Tuesday, July 7, 2009

Recycling Terrorists: One Year Later, Freed Gitmo Guy Leads Taliban in Afghanistan

As every terrorist trainer knows, it's easier and more cost-effective to recycle a used terrorist than to recruit and train a brand new one.

But why does the U.S. have to help them out?

Case in point: A former Guantanamo Bay prisoner, Abdullah Gulam Rasoul, alias Abdullah Zakir, aka Mullah Abdul Qayam Zakir, a former Guantanamo Bay prisoner, now leads the reconstituted Taliban in Afghanistan, where American and British troops sacrificed their lives this week.

In 2007, Rasoul/Zakir was transferred from Guantanamo Bay to the custody of the Afghanistan government, which promptly released him in May of 2008. Now he is not only fighting American marines in Afghanistan, he is leading the fight against American marines there.

Remember when people voted for Barack Hussein Obama specifically because he championed releasing Gitmo detainees? Back in January of 2008, The Boston Globe reported that:

More than 80 volunteer lawyers for Guantanamo Bay detainees today endorsed Illinois Senator Barack Obama's presidential bid.

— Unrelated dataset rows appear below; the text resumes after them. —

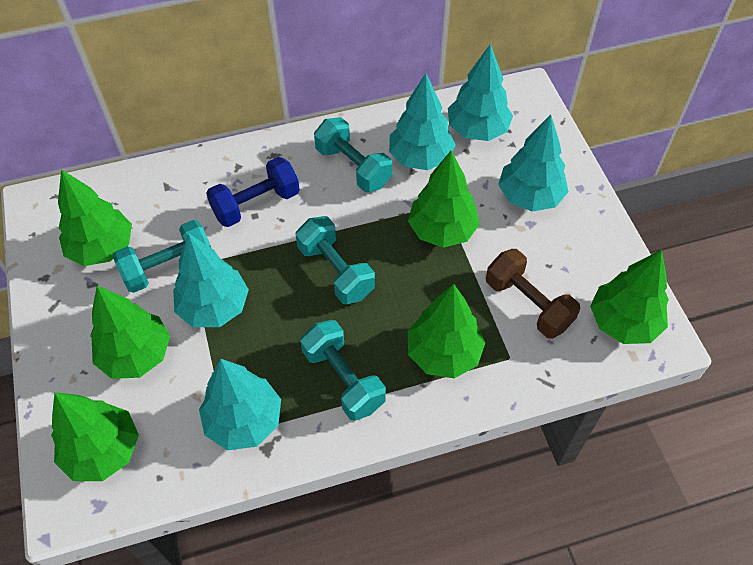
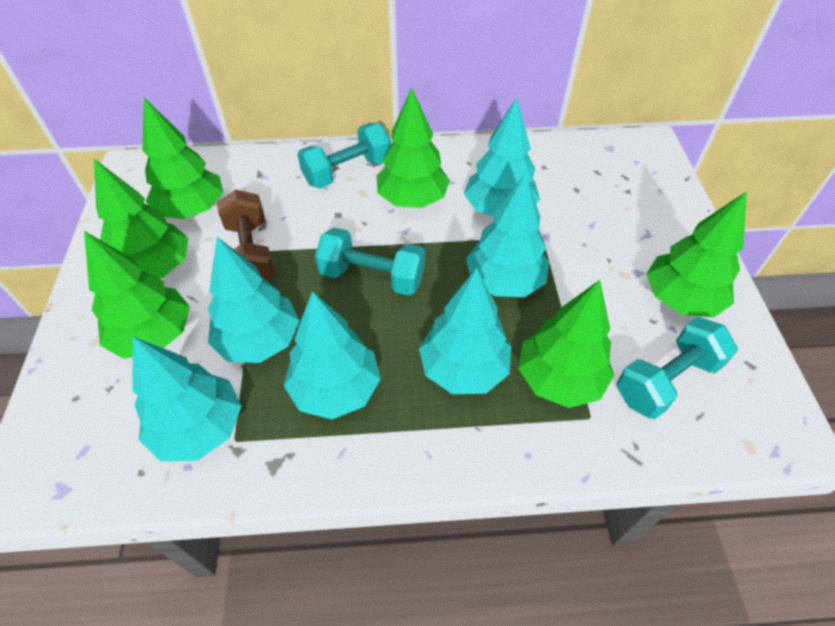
blue dumbbell: 1 -> 0
turquoise dumbbell: 4 -> 3
turquoise tree: 5 -> 6

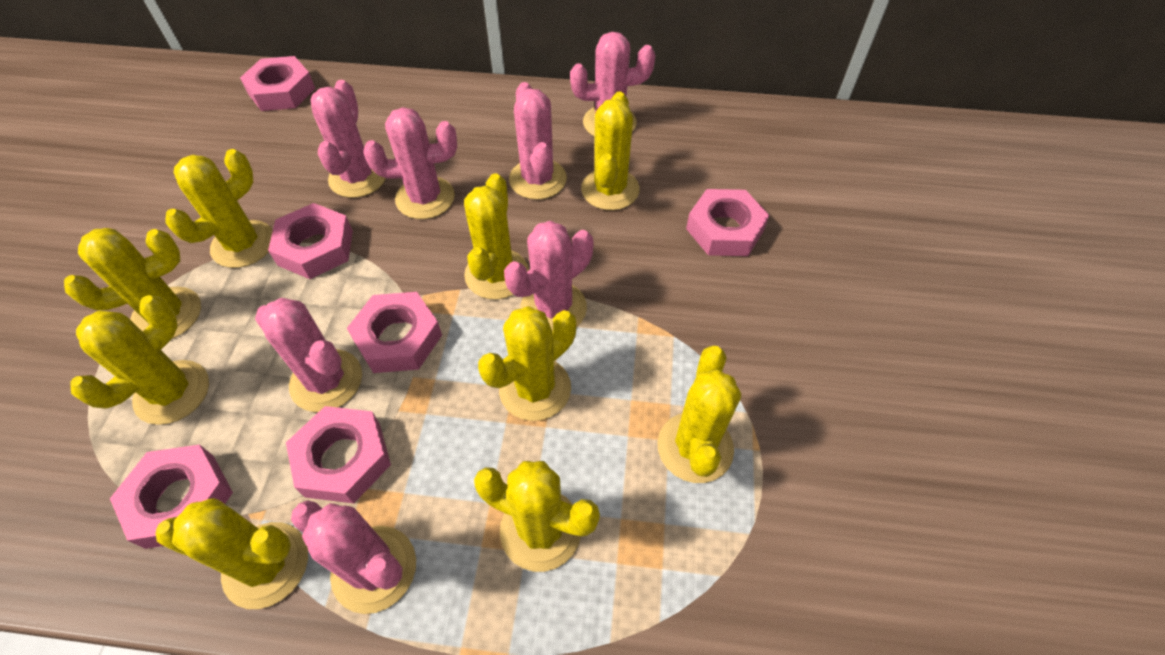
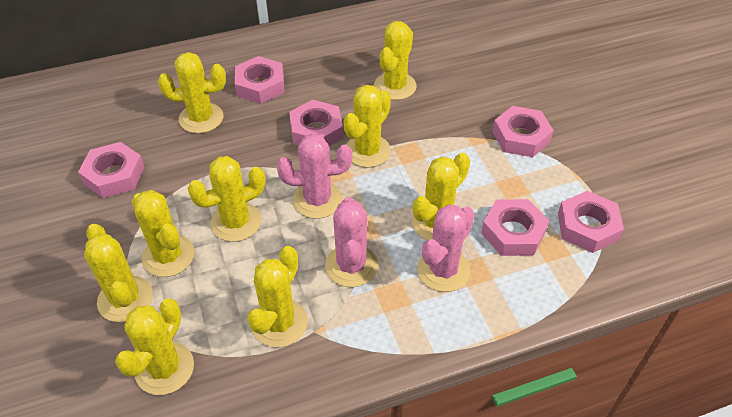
pink cactus: 7 -> 3

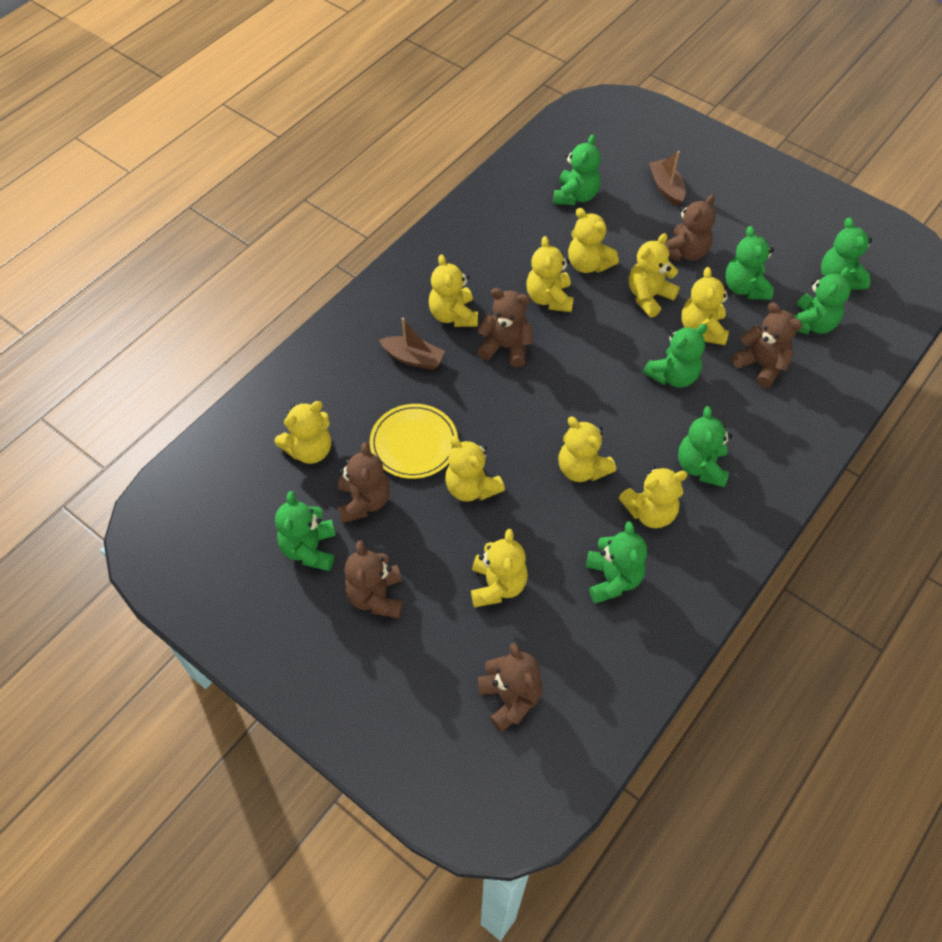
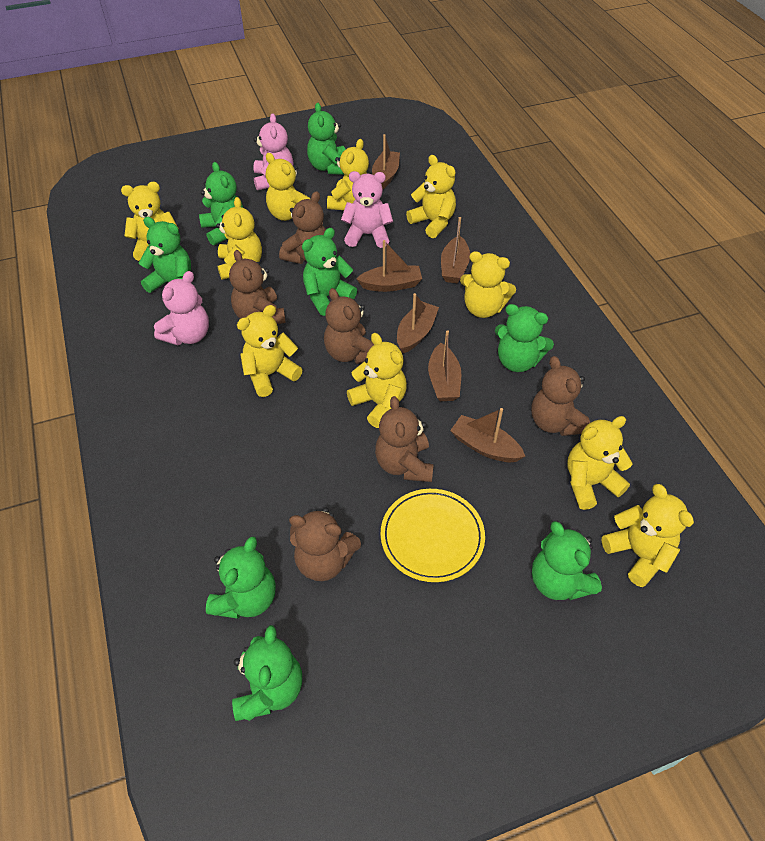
brown boat: 2 -> 6
pink teddy bear: 0 -> 3

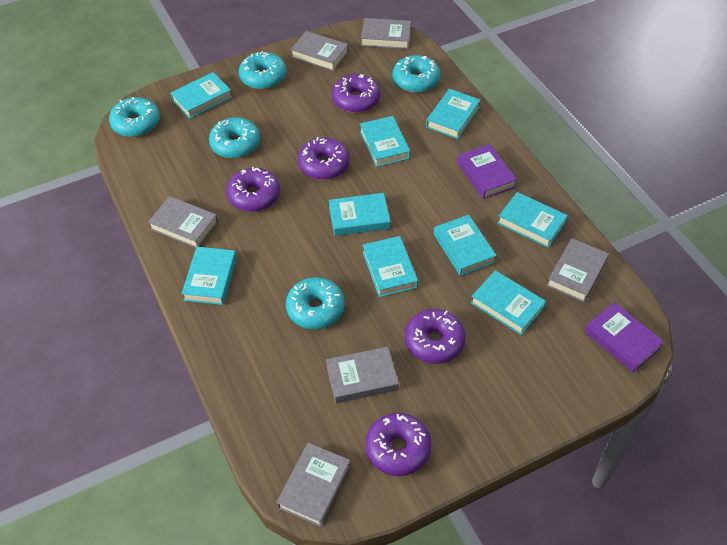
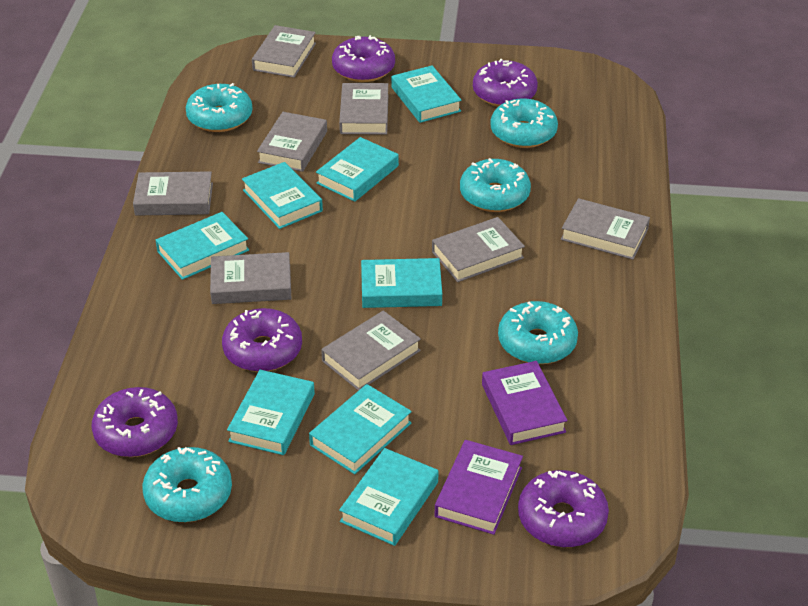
grey book: 6 -> 8
turquoise book: 9 -> 8

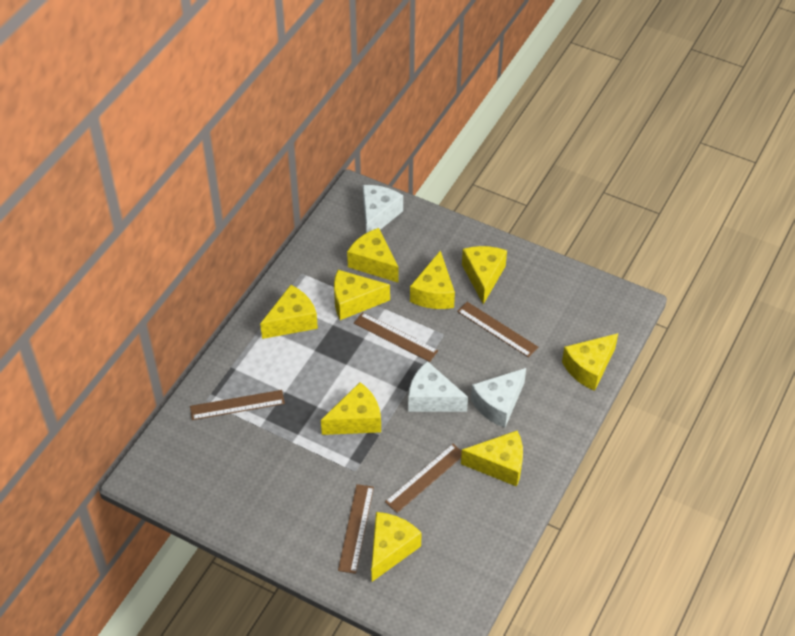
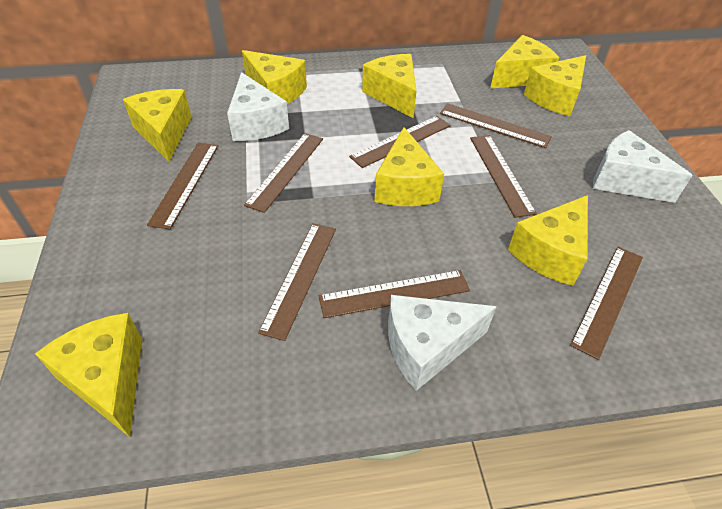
brown ruler: 5 -> 8
yellow cheese: 9 -> 8

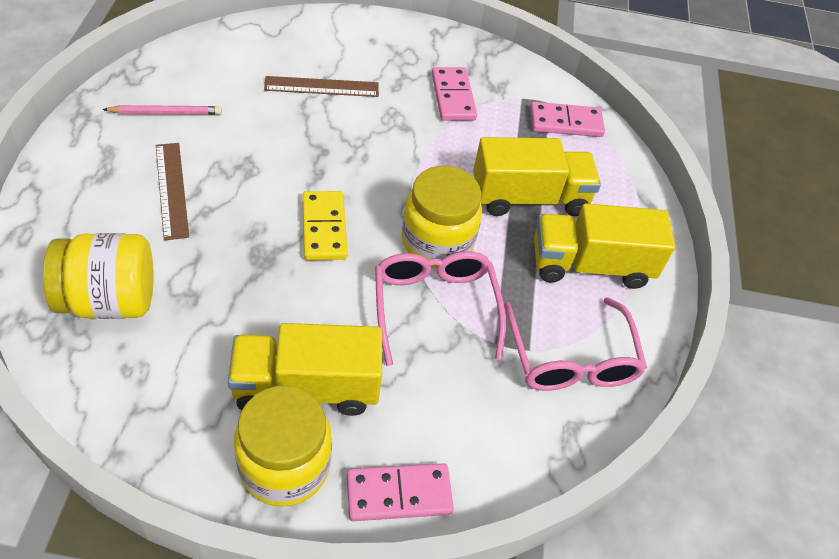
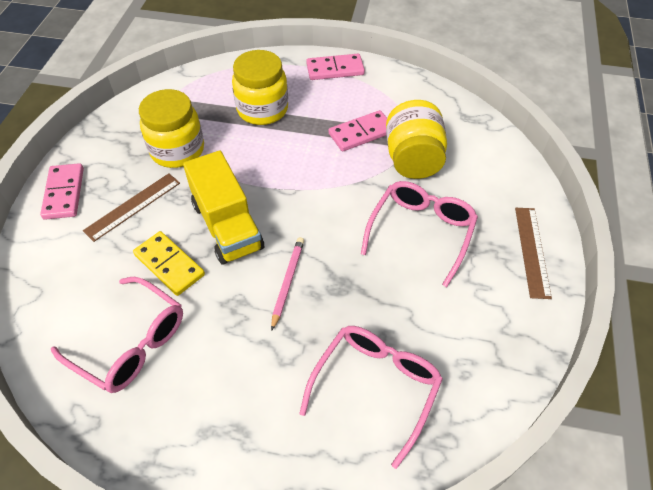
pink glasses: 2 -> 3
yellow truck: 3 -> 1

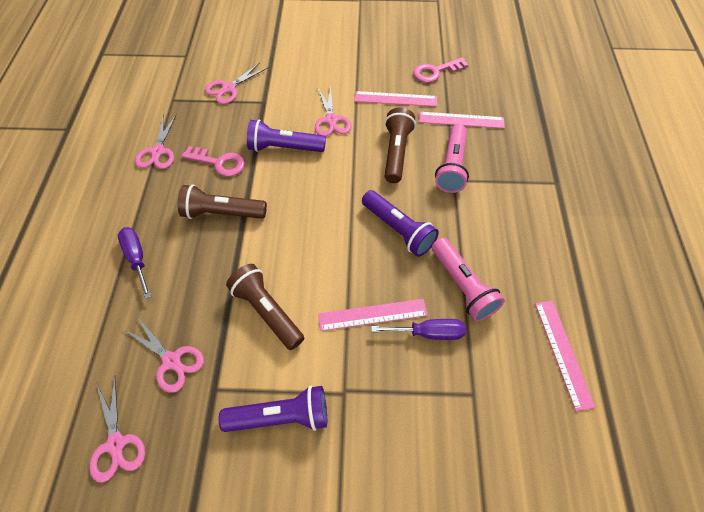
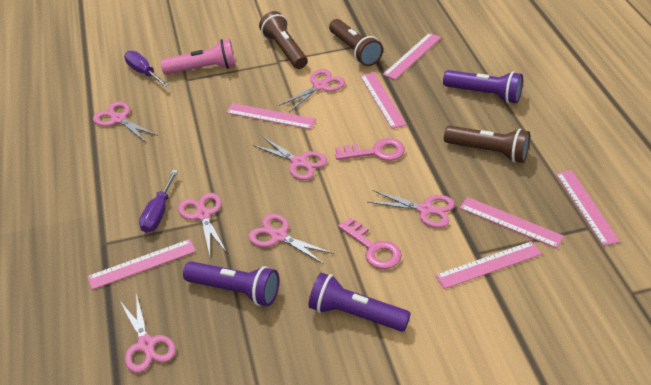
pink flashlight: 2 -> 1
pink ruler: 4 -> 7
pink scissors: 5 -> 7

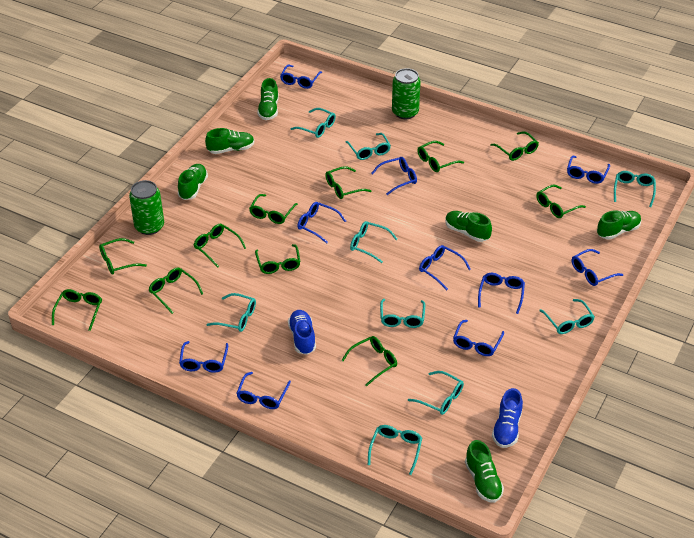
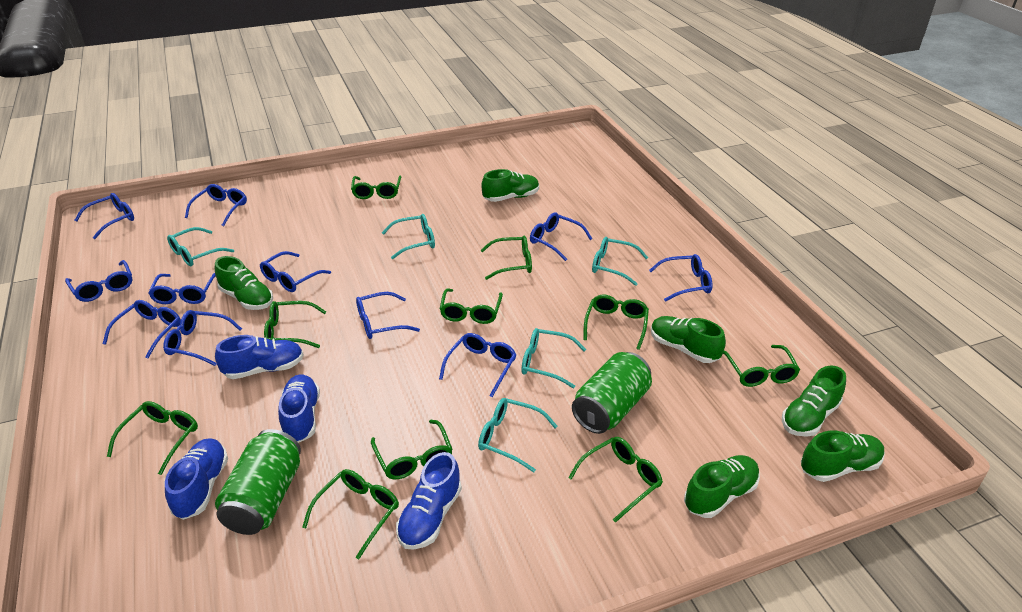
blue glasses: 10 -> 11
blue shoe: 2 -> 4
green glasses: 11 -> 10
turquoise glasses: 9 -> 5

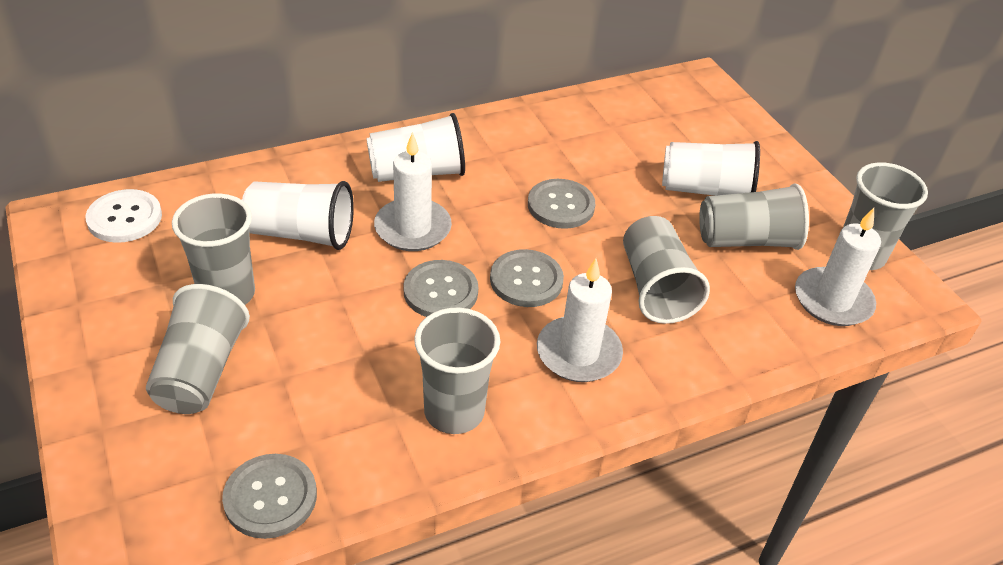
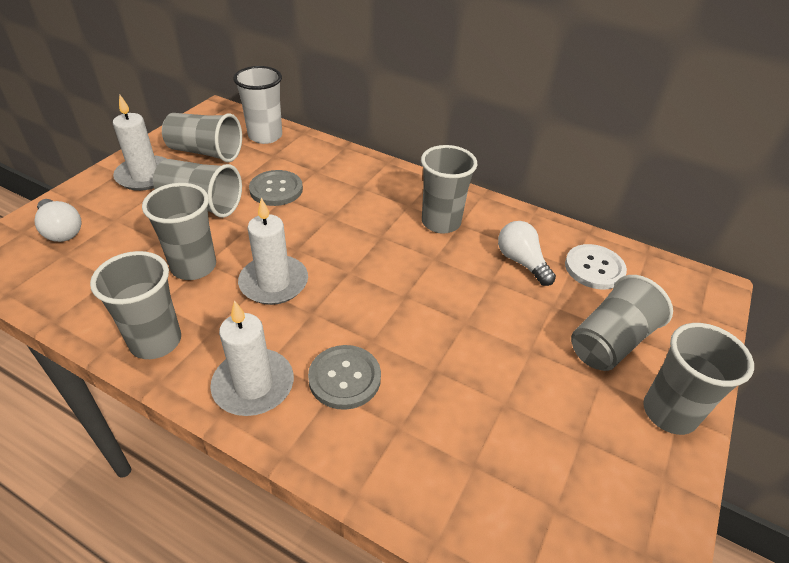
grey button: 4 -> 2
grey cup: 6 -> 7
white cup: 3 -> 1
white light bulb: 0 -> 2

The attorneys said in a joint statement that they believed Obama was the best choice to roll back the Bush-Cheney administration's detention policies in the war on terrorism and thereby to "restore the rule of law, demonstrate our commitment to human rights, and repair our reputation in the world community." [italics mine]

What is not mentioned in this quote is which law is restored by releasing confirmed terrorists. Would that be Shariah law?

Jules Crittenden at Pajama's Media reported another case of U.S. restoration of the rights of Abdallah Salih al-Ajmi, a Kuwaiti lad captured while "studying the Koran" in Afghanistan. Al-Ajmi was sent home from Guantanamo for trial, where he was acquitted. Later, he blew himself up in Mosul, "taking seven Iraqi soldiers with him."

And then there's Said Ali al-Shihri, who, after being released from Guantanamo detention center, became Al Qaeda's No. 2 man in the Arabian Peninsula. He is suspected of being behind the "gruesome murders and abductions" on June 12 of nine foreigners in Yemen: four German adults, three small children, a British man and a south Korean woman. This group included a doctor and his family, two nurses, and an engineer and his wife.

The Pentagon estimates that "as many as 60 former detainees have resurfaced on foreign battlefields."

I've asked it before, and I ask it again: Do the people who passionately want Guantanamo detainees released to the world equally desire to take moral responsibility for the lives lost as a result?